The challenges of our time are complex, urgent and quickly evolving. We recognize that young children around the globe are affected by material and economic circumstances, political disagreement, violence, and discontinuities in their care and education via the exploitive economic powers of the global elite. We believe that advocacy for children, families, and communities can occur, but it is best sought through listening. Through a recognition of disagreement and conflict, in which members of a community do not necessarily stand in the same place, we come to understand the perspective(s) of others so that collectives and actions can materialize.

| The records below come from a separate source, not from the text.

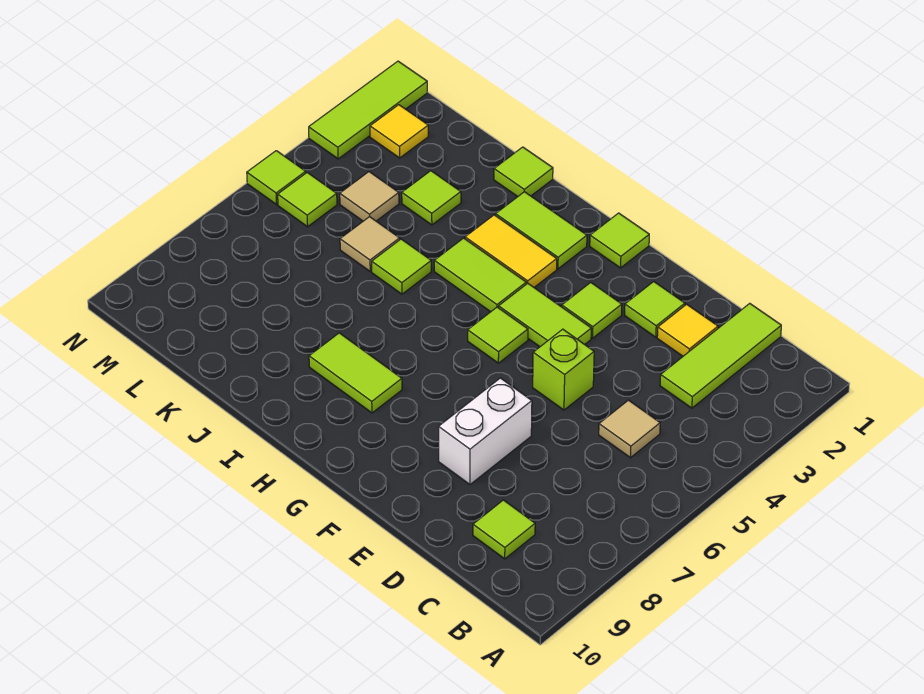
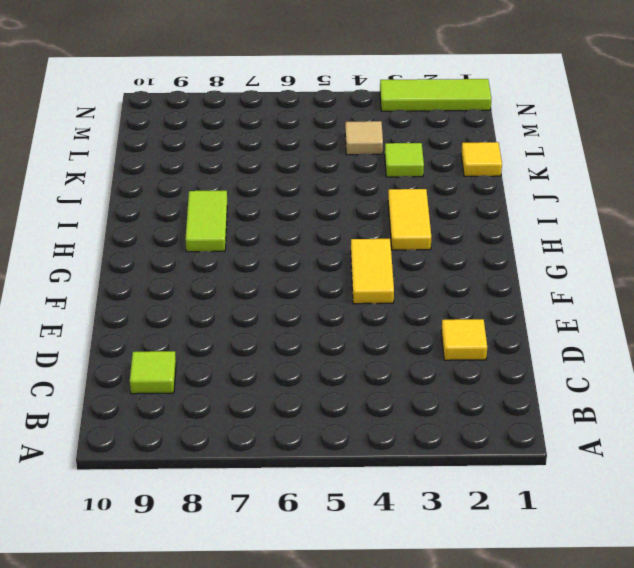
yellow 1x2 tile [351,239,394,304] -> lime 1x2 tile [499,283,591,347]
yellow 1x1 tile [461,142,502,176] -> yellow 1x1 tile moved to [370,105,428,158]
none -> lime 1x3 tile [660,303,781,408]
none -> tan 1x1 tile [599,400,660,458]
none -> lime 1x1 tile [625,282,685,337]

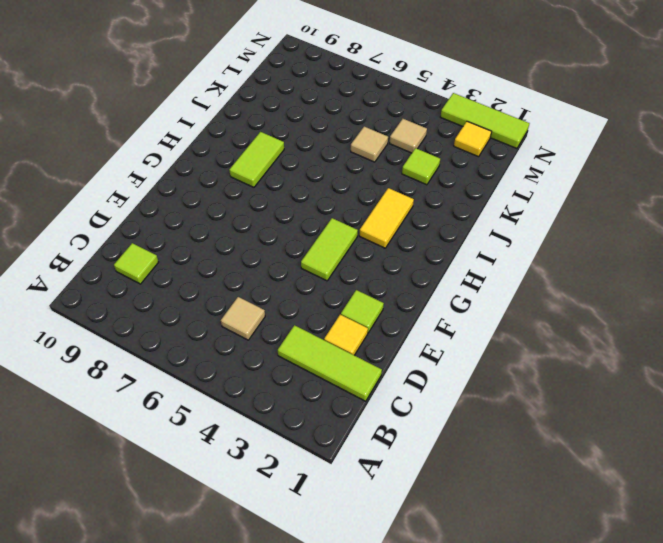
none -> lime 1x1 brick [533,329,594,410]
none -> white 1x2 brick [439,378,532,484]
none -> lime 1x1 tile [562,283,622,338]

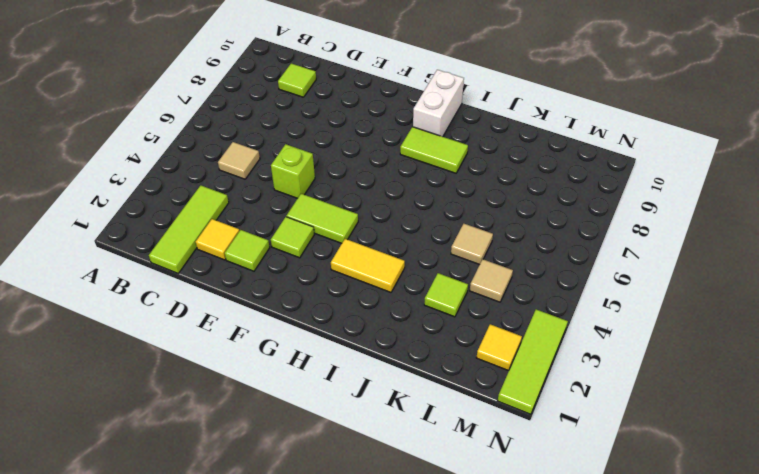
white 1x2 brick [413,70,464,137] -> white 1x2 brick moved to [439,378,532,484]
none -> lime 1x1 tile [590,213,649,268]
none -> lime 1x1 tile [468,307,528,363]
none -> lime 1x2 tile [496,192,587,269]

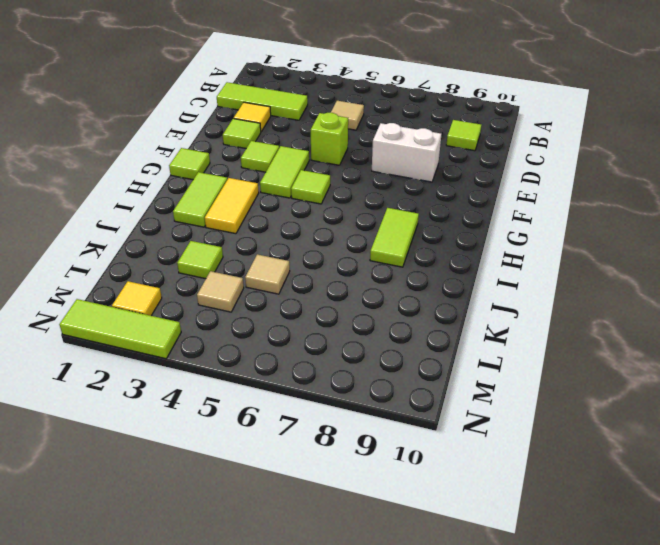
none -> lime 1x2 tile [434,238,526,312]
none -> lime 1x1 tile [494,147,553,197]
none -> lime 1x1 tile [372,239,431,294]

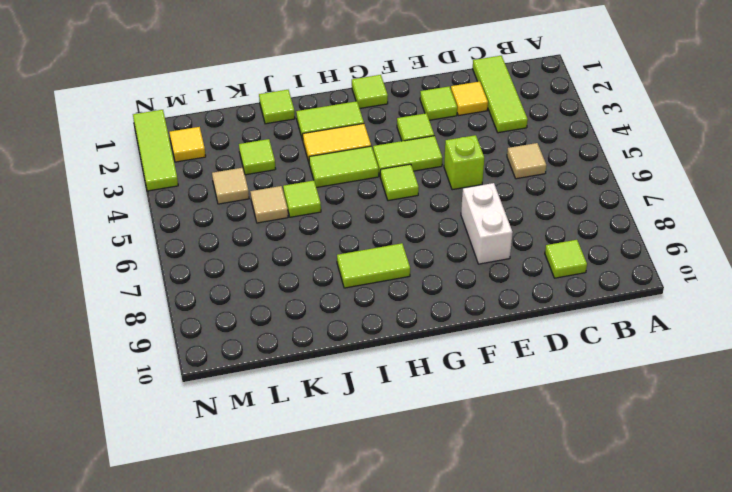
none -> lime 1x1 tile [278,173,337,227]
none -> lime 1x1 tile [247,151,306,204]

The challenges that young children, their families, their teachers and those who stand alongside them face, are best faced in solidarity. Our CPECE SIG call for proposals is commonly a call for critical voice, but also and more importantly, a call to action and activism for members of the SIG in solidarity with children, families, and practitioners. Members of various divisions and SIGs also work to form alliances and/or put forward scholarship that challenges the historical construction of research and normative views of childhood/s within sustainable futures. We encourage theoretical, methodological, and analytical education research through the use of post-colonial, indigenous, feminist, new-material feminism, post-structural, interpretive, critical, and posthuman perspectives. Working at these intersections we believe we can affect children and childhood(s).